* _TEXT TO READ_:

# MAC dummie needs help..



## andrewsmc (Jul 14, 2009)

So my neighbor has a macbook.. Not sure what os or anything like that. All i know is that when you go to boot it it will just go to a loading screen and just stay there until you turn it off. He has no cd's or anything. And i coudnt find any bios options before the loading screen. Sum help plz?


----------



## twicksisted (Jul 14, 2009)

ok first things first... does he have a trashcan?

hehe

nah just kidding..
maybe this'll help:
http://support.apple.com/kb/TS1411


----------



## andrewsmc (Jul 14, 2009)

Lol... Cmon seriously. Im pc.. He mac guy.


----------



## TheLaughingMan (Jul 14, 2009)

reinstall the OS.  He will need to call another Mac guy for a disk or something


----------



## twicksisted (Jul 14, 2009)

try this: http://support.apple.com/kb/TS1411

this is to do with the no boot issue on the mac support site


----------



## Dippyskoodlez (Jul 16, 2009)

* _EXCERPTED RECORDS_:
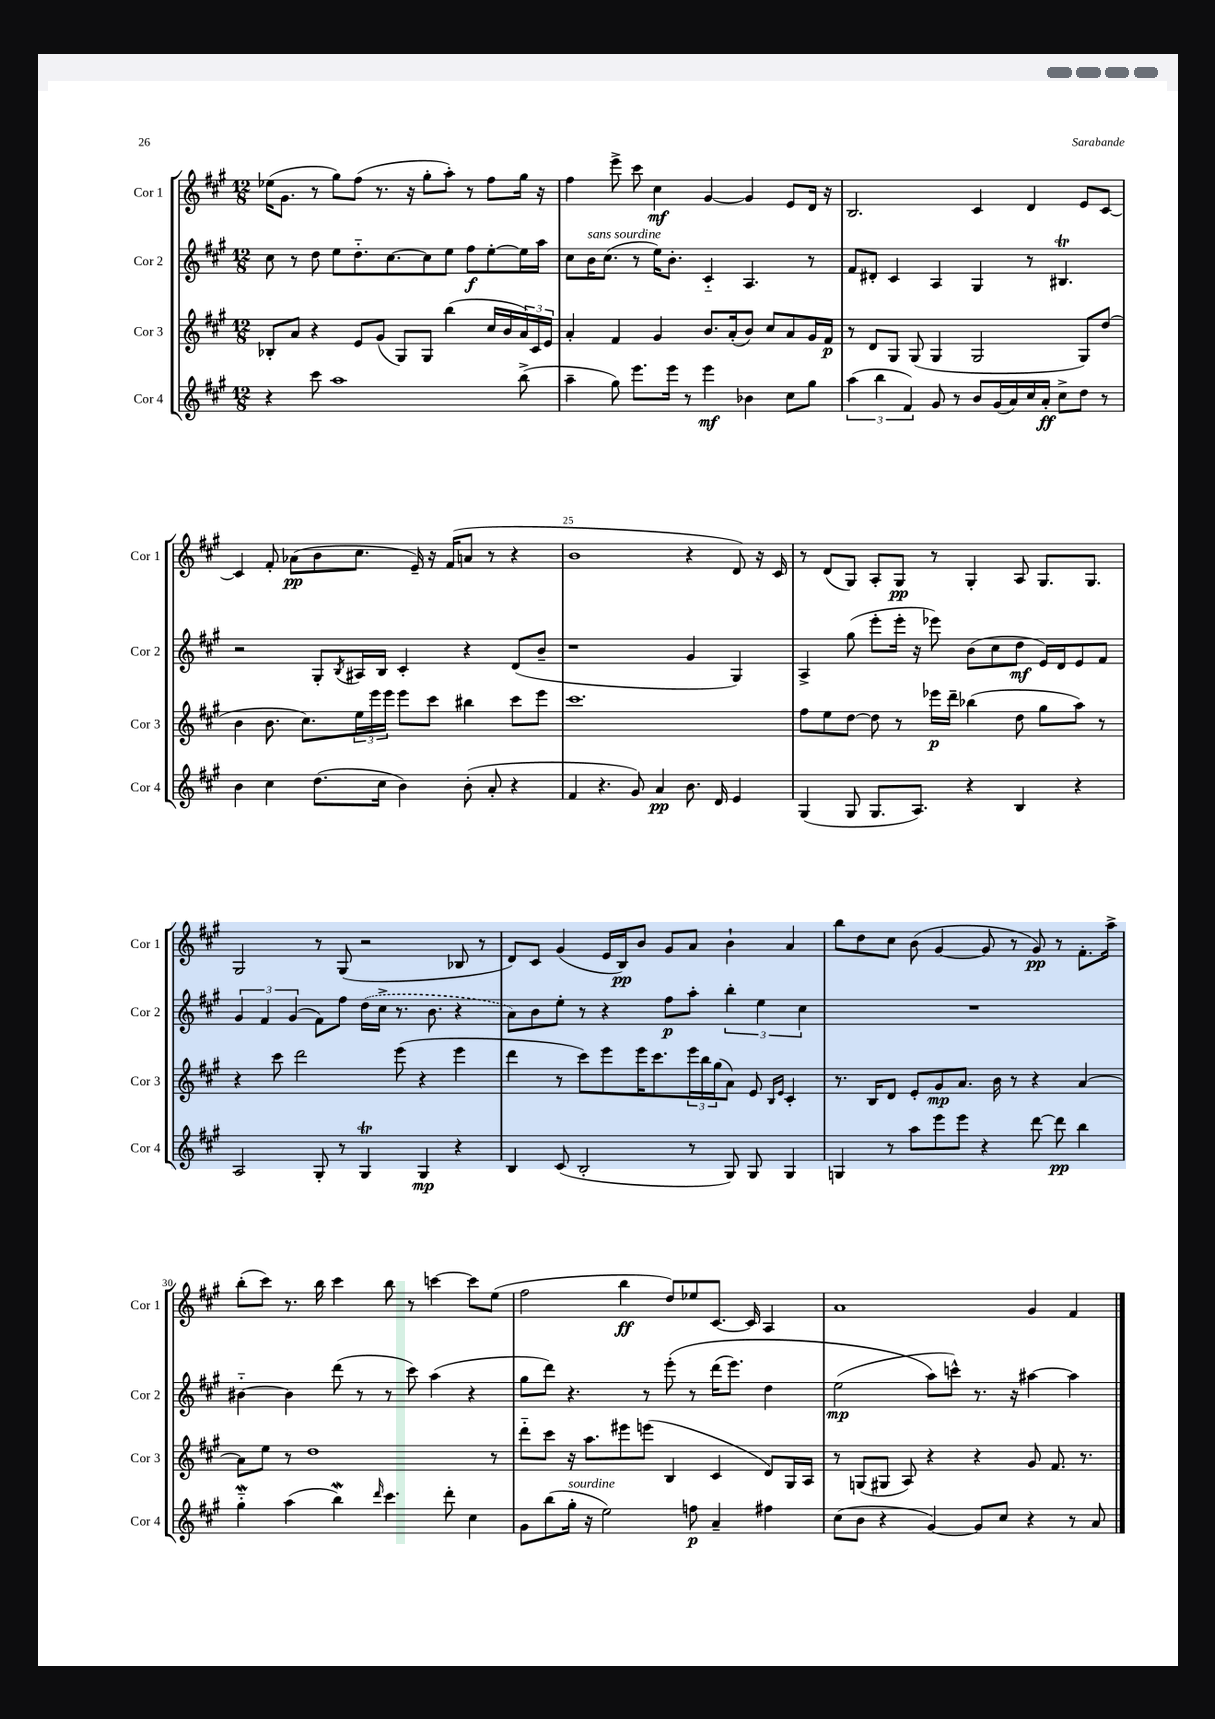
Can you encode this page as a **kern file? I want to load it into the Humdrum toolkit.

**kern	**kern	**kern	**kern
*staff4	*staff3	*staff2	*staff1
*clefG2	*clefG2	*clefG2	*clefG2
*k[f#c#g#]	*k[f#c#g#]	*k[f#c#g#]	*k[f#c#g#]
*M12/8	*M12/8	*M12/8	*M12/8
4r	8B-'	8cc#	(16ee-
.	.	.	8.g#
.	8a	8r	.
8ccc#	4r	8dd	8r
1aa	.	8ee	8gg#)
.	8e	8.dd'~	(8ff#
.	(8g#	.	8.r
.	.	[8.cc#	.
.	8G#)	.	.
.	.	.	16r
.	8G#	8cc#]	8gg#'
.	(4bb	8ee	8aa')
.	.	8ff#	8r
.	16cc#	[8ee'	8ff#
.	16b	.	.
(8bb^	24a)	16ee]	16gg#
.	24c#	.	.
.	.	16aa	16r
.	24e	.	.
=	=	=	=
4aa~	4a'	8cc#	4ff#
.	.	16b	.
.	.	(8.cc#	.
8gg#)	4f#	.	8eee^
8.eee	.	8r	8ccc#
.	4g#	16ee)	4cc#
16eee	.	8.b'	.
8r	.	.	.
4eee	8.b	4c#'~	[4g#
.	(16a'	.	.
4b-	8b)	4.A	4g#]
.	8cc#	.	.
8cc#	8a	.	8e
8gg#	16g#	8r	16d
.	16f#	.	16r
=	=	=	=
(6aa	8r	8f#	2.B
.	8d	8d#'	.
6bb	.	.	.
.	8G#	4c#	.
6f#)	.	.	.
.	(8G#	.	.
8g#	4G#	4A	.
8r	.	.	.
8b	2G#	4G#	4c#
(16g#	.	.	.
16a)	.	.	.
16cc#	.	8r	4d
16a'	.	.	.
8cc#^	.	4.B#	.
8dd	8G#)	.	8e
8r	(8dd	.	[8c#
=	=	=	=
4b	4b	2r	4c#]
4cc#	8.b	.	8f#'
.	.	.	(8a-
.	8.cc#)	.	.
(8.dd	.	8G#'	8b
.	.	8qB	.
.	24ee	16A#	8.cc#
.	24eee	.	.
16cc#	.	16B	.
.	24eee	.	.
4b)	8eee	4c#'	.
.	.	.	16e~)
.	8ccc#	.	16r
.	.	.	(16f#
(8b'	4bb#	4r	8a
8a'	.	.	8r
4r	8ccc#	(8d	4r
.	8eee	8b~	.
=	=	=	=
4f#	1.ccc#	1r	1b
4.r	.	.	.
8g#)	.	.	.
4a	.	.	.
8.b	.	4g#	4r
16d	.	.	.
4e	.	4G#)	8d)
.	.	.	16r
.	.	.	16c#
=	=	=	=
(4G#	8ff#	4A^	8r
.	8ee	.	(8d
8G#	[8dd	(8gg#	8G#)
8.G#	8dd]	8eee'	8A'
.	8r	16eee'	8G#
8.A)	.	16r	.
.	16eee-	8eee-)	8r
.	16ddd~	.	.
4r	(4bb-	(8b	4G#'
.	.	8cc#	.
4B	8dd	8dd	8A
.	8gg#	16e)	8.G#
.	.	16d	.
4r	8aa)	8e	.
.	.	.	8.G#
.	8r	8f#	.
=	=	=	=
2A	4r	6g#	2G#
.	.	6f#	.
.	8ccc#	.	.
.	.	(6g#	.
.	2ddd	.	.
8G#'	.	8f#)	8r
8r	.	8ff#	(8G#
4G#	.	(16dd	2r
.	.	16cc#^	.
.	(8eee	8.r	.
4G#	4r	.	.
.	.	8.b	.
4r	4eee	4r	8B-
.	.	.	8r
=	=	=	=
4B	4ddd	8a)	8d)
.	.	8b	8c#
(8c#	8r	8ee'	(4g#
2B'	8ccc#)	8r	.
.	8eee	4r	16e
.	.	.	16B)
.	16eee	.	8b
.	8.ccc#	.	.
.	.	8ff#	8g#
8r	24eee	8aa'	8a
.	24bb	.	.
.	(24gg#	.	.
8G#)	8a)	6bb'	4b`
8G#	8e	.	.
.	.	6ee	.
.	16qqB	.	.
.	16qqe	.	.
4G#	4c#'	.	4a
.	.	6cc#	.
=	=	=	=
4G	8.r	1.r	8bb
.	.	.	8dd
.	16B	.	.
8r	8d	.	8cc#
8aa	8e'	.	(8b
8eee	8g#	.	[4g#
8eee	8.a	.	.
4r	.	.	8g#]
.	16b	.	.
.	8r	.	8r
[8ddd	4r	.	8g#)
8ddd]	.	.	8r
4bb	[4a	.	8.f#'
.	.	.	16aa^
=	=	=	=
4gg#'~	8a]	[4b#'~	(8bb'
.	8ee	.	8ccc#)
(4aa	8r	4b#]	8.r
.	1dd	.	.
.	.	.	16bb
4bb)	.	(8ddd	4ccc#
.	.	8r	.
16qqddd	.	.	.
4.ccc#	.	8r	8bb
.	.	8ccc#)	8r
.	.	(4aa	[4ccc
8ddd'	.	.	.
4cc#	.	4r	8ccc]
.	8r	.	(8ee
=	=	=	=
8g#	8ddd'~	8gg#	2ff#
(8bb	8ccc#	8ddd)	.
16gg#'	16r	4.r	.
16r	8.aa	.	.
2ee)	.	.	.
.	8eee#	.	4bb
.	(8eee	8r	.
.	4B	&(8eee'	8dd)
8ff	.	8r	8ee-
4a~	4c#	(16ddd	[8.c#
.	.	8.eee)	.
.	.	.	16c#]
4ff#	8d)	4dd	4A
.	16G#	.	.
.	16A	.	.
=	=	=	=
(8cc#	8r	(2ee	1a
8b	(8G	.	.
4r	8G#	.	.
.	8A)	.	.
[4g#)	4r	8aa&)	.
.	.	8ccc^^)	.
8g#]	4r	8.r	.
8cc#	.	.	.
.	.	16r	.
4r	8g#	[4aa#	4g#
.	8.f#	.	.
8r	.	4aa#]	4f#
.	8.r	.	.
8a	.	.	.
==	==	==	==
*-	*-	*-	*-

* _REQUIREMENT_: Extend the forum thread about the MacBook that hangs on its loading screen, starting right after its last line. The items were taken from a different source than the forum thread.

* _EXPECTED ANSWER_:
andrewsmc said:


> So my neighbor has a macbook.. Not sure what os or anything like that. All i know is that when you go to boot it it will just go to a loading screen and just stay there until you turn it off. He has no cd's or anything. And i coudnt find any bios options before the loading screen. Sum help plz?



There is no bios.

Intel based macs use Intel's BIOS replacement, known as EFI.

Holding down S or V for single user mode, or Verbose will help you troubleshoot the problem.

I would go with Verbose mode first, see what errors it gives since it is hanging on boot. Single user mode will give you a command line. Most linux/BSD commands work in OSX just like Linux/BSD.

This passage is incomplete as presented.